HED Partnership in South Africa Leverages Government Funding to Train 400 Math Teachers
University at Buffalo,The State University of New York + University of KwaZulu-Natal
In the South African state of KwaZulu-Natal, there is a dire shortage of teachers qualified to teach high-level high school mathematics, especially in rural areas. Most of the math teachers have only a secondary school teaching diploma and lack the content knowledge to teach math for grades 10 through 12. Of the 1,600 secondary schools in the state, 300 are unable to offer higher levels of math education due to a lack of qualified teachers.
In the fall of 2008, Higher Education for Development (HED), with funding from the United States Agency for International Development (USAID), awarded $224,034 to the University at Buffalo (UB), The State University of New York for a three-year partnership with the University of KwaZulu-Natal (UKZN) to develop a low-cost, flexible delivery pilot math teacher education program. The partnership’s goal is to strengthen the knowledge and pedagogical skills of black South African secondary school teachers to teach math in grades 10 through 12.

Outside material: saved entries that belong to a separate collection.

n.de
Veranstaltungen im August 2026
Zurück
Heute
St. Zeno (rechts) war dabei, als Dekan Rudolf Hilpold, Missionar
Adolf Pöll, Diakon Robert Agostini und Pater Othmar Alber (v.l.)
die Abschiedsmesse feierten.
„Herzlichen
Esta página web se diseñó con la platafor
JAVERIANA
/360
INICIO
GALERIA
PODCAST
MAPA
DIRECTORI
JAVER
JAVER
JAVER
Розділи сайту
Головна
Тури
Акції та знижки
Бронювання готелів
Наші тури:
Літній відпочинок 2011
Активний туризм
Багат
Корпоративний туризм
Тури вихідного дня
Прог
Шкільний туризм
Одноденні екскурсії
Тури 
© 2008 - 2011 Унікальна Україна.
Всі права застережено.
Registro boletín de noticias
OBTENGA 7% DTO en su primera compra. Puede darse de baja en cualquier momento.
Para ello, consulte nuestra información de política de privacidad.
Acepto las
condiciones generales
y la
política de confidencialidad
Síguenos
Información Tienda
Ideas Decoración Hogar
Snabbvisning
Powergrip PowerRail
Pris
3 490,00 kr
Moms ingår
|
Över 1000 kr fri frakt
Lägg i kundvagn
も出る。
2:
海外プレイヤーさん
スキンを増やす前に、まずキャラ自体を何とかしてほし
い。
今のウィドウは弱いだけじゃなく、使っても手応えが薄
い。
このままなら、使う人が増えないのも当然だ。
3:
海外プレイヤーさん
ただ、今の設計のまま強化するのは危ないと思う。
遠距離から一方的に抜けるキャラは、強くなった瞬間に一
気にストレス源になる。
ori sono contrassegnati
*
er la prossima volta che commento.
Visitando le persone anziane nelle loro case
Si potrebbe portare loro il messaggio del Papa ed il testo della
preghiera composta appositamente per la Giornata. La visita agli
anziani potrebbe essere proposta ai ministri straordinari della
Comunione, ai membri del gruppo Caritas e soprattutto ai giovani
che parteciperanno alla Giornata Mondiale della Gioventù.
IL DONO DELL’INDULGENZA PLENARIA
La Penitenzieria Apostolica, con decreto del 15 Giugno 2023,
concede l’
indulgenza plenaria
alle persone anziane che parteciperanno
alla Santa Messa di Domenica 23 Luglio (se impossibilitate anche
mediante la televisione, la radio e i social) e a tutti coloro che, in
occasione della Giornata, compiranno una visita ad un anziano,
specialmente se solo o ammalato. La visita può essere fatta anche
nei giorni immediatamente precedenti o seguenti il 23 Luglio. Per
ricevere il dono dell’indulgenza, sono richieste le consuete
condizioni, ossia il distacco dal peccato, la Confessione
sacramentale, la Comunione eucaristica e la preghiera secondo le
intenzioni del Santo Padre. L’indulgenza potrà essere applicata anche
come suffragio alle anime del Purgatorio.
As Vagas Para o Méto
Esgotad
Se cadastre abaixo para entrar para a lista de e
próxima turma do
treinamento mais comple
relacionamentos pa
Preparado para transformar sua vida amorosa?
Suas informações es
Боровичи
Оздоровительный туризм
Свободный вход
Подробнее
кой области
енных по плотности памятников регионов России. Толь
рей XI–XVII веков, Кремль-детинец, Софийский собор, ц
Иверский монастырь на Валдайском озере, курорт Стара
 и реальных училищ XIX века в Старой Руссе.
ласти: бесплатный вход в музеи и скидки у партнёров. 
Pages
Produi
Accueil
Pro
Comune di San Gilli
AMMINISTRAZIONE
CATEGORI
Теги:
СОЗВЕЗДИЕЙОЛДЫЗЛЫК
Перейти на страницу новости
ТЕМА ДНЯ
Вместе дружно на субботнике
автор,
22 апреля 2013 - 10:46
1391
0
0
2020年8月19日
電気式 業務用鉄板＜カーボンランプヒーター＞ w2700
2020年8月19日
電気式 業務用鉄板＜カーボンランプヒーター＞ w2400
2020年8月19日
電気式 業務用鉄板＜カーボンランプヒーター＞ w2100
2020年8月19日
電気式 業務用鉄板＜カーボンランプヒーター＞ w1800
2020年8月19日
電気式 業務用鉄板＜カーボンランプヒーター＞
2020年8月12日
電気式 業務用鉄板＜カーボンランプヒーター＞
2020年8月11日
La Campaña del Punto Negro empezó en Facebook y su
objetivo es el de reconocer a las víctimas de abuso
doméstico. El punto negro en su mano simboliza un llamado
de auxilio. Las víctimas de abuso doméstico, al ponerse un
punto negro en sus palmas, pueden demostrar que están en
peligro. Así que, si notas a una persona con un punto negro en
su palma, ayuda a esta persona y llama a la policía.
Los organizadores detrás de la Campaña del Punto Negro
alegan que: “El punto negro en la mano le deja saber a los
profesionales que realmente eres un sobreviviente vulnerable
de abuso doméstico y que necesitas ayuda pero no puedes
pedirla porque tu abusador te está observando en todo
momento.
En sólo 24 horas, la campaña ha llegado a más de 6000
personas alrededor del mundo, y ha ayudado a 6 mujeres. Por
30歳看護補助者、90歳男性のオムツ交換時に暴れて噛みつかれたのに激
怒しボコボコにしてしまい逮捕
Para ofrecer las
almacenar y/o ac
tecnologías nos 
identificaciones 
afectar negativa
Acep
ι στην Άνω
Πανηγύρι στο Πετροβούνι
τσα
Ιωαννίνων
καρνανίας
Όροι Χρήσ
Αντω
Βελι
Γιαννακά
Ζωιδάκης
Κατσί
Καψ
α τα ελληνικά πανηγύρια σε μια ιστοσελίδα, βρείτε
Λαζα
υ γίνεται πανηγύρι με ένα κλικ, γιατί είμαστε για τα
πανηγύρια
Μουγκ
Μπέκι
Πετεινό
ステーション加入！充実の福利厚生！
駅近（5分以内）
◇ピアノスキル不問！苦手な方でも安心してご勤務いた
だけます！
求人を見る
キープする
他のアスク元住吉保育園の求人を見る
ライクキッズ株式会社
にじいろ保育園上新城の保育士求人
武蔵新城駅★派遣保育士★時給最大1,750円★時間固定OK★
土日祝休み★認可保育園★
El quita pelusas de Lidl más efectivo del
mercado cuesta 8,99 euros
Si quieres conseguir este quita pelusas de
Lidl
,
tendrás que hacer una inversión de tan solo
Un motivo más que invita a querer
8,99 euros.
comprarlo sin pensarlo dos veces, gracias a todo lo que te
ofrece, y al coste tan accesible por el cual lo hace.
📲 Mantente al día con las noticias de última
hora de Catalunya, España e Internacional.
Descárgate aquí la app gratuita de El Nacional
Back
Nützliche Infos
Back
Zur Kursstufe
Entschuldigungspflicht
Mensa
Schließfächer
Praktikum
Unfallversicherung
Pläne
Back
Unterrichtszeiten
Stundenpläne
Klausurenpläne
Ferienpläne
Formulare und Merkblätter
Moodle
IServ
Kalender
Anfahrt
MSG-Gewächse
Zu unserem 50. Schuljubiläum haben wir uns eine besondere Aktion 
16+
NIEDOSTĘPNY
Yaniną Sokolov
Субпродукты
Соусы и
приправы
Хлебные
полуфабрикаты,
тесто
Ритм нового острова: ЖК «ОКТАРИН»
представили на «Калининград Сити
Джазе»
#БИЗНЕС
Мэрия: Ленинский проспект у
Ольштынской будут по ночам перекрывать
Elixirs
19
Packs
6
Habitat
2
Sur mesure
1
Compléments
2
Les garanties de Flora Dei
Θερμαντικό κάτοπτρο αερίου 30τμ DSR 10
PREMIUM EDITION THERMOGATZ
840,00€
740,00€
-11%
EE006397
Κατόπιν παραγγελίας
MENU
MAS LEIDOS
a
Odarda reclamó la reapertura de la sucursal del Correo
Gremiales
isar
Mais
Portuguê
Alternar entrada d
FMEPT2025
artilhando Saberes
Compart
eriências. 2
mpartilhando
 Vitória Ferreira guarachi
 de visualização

Less than a year into the initiative, the partners succeeded in developing three modules for a new Advanced Certificate of Education for Further Education and Training in Mathematics. Given the modest size of the award, the partners initially expected to train 30 teachers. That number would soon change.
In March 2009, two representatives from KwaZulu-Natal’s Department of Education (KZN DOE) attended the first series of meetings between UB and UKZN in Durban and remained engaged with the partnership’s activities. HED staff learned during a site visit that KZN DOE contributed about $300,000 since August 2010 toward the partnership efforts – increasing the number of teachers to be trained from 30 to 400! As more modules are created the KZN DOE is expected to contribute up to $600,000 in total.
The 400 teachers, in various stages of modules completion, have the potential to impact thousands of South African secondary students every year.
The generous KZN DOE funding was a result of a combination of factors coming together. UKZN Partnership Director Dr. Vimolan Mudaly said KZN DOE considered implementing a relatively large-scale mathematics teacher training program for some time, but for various reasons was unable to initiate it. Additionally, KZN DOE recognized the urgent response needed to address math education in South Africa, so when the partners realized that their budget would not be sufficient to cover the tuition and fees for the original 30 teachers, they asked the KZN DOE if it could assist financially. Due to the high-quality, partnership-developed math training modules and regular communiqués between KZN DOE and UKZN partners, KZN DOE agreed to help as long as the partners were willing to train a much larger cohort of teachers. The 400 teachers, in various stages of modules completion, have the potential to impact thousands of South African secondary students every year. The partners say it is likely the KZN DOE will continue to provide resources for future trainings, based on the success of the current education modules and positive feedback from KZN DOE.